I felt grateful, grateful was what I felt behind the woman striding ahead of me, who wanted to be united with a man again in order to seek a new life, though I was even more grateful for the undeserved moment of grace that this place had granted me in such pure fashion, such that in these enchanted hours I could rise above my plight. It was wonderful to be able to show Anna this forgiving secret place after such difficult days. For so long I had been denied the chance to share its freedom with another person, the border almost hidden and not traversable. It would have been good to say something, but speech seemed imponderable, and no one said anything, nor was I able to. Much as I was moved to say something from deep inside, nothing came out when I tried to put it into words. Everything remained clogged up inside, tightening upon itself, stagnating and unable to be shared with another. Yet here was a place that dissolved the source of comprehensible speech. The grave that first turned consciousness into something unsayable, confusing and burying it, had opened up before me again. I sensed that Anna followed suit and sensed something, herself blossoming in the distance of the mountains. Only children can speak correctly and be understood, I thought, and that’s why one loved them and feared them. We, however, Anna and I, were forced into childhood through the benediction of the border, its echoes reverberating through it.

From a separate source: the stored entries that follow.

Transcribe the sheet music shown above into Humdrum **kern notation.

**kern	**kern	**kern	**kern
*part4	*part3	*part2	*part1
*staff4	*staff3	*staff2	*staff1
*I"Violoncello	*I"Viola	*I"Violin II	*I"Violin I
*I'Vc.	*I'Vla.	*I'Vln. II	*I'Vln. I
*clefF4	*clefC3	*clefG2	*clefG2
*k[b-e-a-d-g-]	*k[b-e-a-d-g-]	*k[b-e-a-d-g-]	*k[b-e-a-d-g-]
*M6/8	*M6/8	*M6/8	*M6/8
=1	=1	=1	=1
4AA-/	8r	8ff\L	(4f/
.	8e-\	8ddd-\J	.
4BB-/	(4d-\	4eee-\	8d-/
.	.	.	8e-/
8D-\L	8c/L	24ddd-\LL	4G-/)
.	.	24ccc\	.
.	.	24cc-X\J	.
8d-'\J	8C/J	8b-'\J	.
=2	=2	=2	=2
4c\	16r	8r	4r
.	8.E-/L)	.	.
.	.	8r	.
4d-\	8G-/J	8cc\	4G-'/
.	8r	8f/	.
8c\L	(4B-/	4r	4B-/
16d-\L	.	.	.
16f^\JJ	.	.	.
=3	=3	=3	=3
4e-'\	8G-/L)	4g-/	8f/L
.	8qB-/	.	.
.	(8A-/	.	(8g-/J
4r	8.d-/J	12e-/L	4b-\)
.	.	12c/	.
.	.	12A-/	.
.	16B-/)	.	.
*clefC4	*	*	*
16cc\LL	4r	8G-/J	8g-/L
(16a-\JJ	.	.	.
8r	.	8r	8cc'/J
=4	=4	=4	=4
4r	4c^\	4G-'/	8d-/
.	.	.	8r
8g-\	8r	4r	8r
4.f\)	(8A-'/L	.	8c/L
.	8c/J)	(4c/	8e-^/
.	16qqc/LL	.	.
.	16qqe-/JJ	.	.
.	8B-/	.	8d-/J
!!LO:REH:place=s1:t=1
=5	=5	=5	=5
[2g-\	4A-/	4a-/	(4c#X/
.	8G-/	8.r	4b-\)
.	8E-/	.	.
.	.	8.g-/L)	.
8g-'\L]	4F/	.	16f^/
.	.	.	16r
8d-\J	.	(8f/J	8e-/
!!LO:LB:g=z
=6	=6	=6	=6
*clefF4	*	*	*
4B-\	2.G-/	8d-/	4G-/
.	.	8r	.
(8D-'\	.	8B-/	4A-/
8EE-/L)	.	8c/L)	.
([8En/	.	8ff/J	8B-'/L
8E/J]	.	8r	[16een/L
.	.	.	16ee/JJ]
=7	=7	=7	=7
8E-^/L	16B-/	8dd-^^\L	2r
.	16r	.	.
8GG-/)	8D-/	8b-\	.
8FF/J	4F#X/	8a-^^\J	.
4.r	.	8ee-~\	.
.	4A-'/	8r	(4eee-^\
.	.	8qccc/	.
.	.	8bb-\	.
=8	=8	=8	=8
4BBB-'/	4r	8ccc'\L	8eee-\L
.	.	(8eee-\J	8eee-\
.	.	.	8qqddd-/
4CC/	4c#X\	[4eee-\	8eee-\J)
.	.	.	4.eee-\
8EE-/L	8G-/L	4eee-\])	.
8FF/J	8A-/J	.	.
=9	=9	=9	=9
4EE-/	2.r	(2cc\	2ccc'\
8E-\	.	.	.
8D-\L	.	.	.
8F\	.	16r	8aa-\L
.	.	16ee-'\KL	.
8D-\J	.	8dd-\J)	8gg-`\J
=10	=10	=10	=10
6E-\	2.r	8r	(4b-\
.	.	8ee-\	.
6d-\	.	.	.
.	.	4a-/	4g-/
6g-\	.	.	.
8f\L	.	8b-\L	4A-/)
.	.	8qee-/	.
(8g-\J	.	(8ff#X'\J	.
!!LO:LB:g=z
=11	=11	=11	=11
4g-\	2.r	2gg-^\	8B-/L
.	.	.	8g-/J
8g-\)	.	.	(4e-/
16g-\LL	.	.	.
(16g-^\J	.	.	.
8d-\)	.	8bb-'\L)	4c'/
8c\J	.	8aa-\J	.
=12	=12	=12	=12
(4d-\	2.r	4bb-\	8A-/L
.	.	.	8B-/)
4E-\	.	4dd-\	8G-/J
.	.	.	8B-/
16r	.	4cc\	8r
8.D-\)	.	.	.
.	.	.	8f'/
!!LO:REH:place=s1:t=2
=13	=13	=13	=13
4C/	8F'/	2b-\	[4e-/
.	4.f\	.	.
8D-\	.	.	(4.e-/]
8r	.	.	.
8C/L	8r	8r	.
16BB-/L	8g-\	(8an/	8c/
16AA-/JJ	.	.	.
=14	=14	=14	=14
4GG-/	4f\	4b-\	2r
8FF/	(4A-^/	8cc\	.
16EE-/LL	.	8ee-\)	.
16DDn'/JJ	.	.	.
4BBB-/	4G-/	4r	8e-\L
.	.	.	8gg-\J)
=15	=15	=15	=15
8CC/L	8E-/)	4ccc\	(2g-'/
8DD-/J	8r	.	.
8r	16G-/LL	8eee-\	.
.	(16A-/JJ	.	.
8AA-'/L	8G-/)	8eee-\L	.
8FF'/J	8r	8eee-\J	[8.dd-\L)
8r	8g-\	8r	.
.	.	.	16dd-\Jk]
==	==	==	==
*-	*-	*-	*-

Now the path wound back and forth more often, our goal for the day near, the mountain path rising ever higher, always steeper, sharper, more sparsely overgrown. Not many crests were as craggy as this within the mountain forest, such that the trees that crowned it were not as dense as the others. The first thing the hiker encountered was the hard, naked cliffs with their jagged thrusts. From the path that we had chosen they were the first things we could see, a wall that rose up above the forest wall. The steep path grew smaller, embedded among the rocks, the border not following along and remaining behind. Above the Kegelberg, it bent like a horn and shot its bare crags high above the neighboring land. And, farther down, the hiking lodge stands across the way — indeed, closer to the border.